Huili Guo graduated from the University of Cambridge in 2005 with a B.A. degree in Natural Sciences. In 2011, she received the Ph.D. degree in Biology from the Massachusetts Institute of Technology. She performed her thesis research in the laboratory of Prof. David Bartel at the Whitehead Institute for Biomedical Research, where she used ribosome profiling and RNA-Seq to study the molecular consequences of microRNA-mediated repression in mammalian systems. This work was published in Nature in 2010. This highly-cited piece of work is recommended by the Faculty of 1000, which identifies the most significant articles in biomedical research publications. Huili is a recipient of National Science Scholarships from the Agency for Science, Technology and Research (A*STAR) in 2002 (BS) and 2006 (PhD). In 2012, she was awarded an IMCB Independent Fellowship to conduct independent research at IMCB. She is an Adjunct Assistant Professor with the Department of Biological Sciences, National University of Singapore. Huili has been an Ambassador for the STEM (Science, Technology, Engineering and Mathematics) programme run by the Singapore Committee for UN Women since 2013. She is also a recipient of the L’Oréal Singapore For Women In Science National Fellowship (2014) and the Young Scientist Award (2016).

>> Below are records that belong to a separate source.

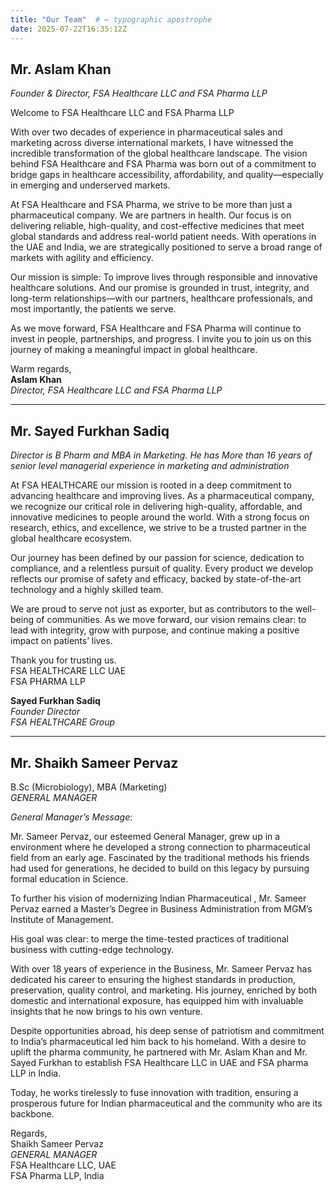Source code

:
 ```yaml
---
title: "Our Team"  # ← typographic apostrophe
date: 2025-07-22T16:35:12Z
---
```


## Mr. Aslam Khan
*Founder & Director, FSA Healthcare LLC and FSA Pharma LLP*  

Welcome to FSA Healthcare LLC and FSA Pharma LLP  

With over two decades of experience in pharmaceutical sales and marketing across diverse international markets, I have witnessed the incredible transformation of the global healthcare landscape. The vision behind FSA Healthcare and FSA Pharma was born out of a commitment to bridge gaps in healthcare accessibility, affordability, and quality—especially in emerging and underserved markets.

At FSA Healthcare and FSA Pharma, we strive to be more than just a pharmaceutical company. We are partners in health. Our focus is on delivering reliable, high-quality, and cost-effective medicines that meet global standards and address real-world patient needs. With operations in the UAE and India, we are strategically positioned to serve a broad range of markets with agility and efficiency.

Our mission is simple: To improve lives through responsible and innovative healthcare solutions. And our promise is grounded in trust, integrity, and long-term relationships—with our partners, healthcare professionals, and most importantly, the patients we serve.

As we move forward, FSA Healthcare and FSA Pharma will continue to invest in people, partnerships, and progress. I invite you to join us on this journey of making a meaningful impact in global healthcare.

Warm regards,  
**Aslam Khan**  
*Director, FSA Healthcare LLC and FSA Pharma LLP*

---

## Mr. Sayed Furkhan Sadiq

*Director is B Pharm and MBA in Marketing. He has More than 16 years of senior level managerial experience in marketing and administration*

At FSA HEALTHCARE our mission is rooted in a deep commitment to advancing healthcare and improving lives. As a pharmaceutical company, we recognize our critical role in delivering high-quality, affordable, and innovative medicines to people around the world. With a strong focus on research, ethics, and excellence, we strive to be a trusted partner in the global healthcare ecosystem.

Our journey has been defined by our passion for science, dedication to compliance, and a relentless pursuit of quality. Every product we develop reflects our promise of safety and efficacy, backed by state-of-the-art technology and a highly skilled team.

We are proud to serve not just as exporter, but as contributors to the well-being of communities. As we move forward, our vision remains clear: to lead with integrity, grow with purpose, and continue making a positive impact on patients’ lives.

Thank you for trusting us.  
FSA HEALTHCARE LLC UAE  
FSA PHARMA LLP  

**Sayed Furkhan Sadiq**  
*Founder Director*  
*FSA HEALTHCARE  Group*

---

## Mr. Shaikh Sameer Pervaz

B.Sc (Microbiology), MBA (Marketing)  
*GENERAL MANAGER*  

*General Manager’s Message*:  

Mr. Sameer Pervaz, our esteemed General Manager, grew up in a environment where he developed a strong connection to pharmaceutical field from an early age. Fascinated by the traditional methods his friends had used for generations, he decided to build on this legacy by pursuing formal education in Science.

To further his vision of modernizing Indian Pharmaceutical , Mr. Sameer Pervaz earned a Master’s Degree in Business Administration from MGM’s Institute of Management.

His goal was clear: to merge the time-tested practices of traditional business with cutting-edge technology.

With over 18 years of experience in the Business, Mr. Sameer Pervaz has dedicated his career to ensuring the highest standards in production, preservation, quality control, and marketing. His journey, enriched by both domestic and international exposure, has equipped him with invaluable insights that he now brings to his own venture.

Despite opportunities abroad, his deep sense of patriotism and commitment to India’s pharmaceutical led him back to his homeland. With a desire to uplift the pharma community, he partnered with Mr. Aslam Khan and Mr. Sayed Furkhan to establish FSA Healthcare LLC in UAE and FSA pharma LLP in India.

Today, he works tirelessly to fuse innovation with tradition, ensuring a prosperous future for Indian pharmaceutical and the community who are its backbone.

Regards,  
Shaikh Sameer Pervaz  
*GENERAL MANAGER*  
FSA Healthcare LLC, UAE  
FSA Pharma LLP, India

  Specialized ribosomes and the control of translation

The ribosome – the cellular machine that translates information in mRNA templates into functional protein – is made up of ribosomal RNAs and about 80 ribosomal proteins. Despite the many components, ribosomes are typically seen as invariant entities. The conventional approach to studying translation has been to treat ribosome recruitment by auxiliary protein factors to mRNA templates as the end-point of translational regulation. However, there has been evidence indicating that the composition of ribosomal proteins in ribosomes can vary and that this in turn leads to distinct phenotypes. This phenomenon has been documented largely in yeast, plants, fruit flies, and zebrafish, but has not been well-studied in mammalian systems, even though many human disorders have been linked with the dysregulation of translation. In particular, there is a class of human genetic disorders known as ribosomopathies, in which mutations occurring in certain genes ultimately lead to impaired ribosome biogenesis and function. The most well-documented ribosomopathy to date is Diamond Blackfan Anaemia – almost half of patients with this disorder have mutations mapping to ribosomal proteins, with as many as 25% mapping to a single ribosomal protein, RPS19, alone.

Ribosome profiling is a recently developed technique used to study translation on a genome-wide level. This high-throughput technique has been demonstrated to provide codon-by-codon resolution of the mRNA locations of translating ribosomes in various organisms, including in mammals. We have previously used ribosome profiling to study microRNA-mediated repression, and are looking to employ this technique in exploring the concept of specialized ribosomes in regulating translation.

Through studying another facet of translational regulatory mechanisms, we hope to gain a deeper understanding of translational control and uncover novel avenues towards therapeutics development.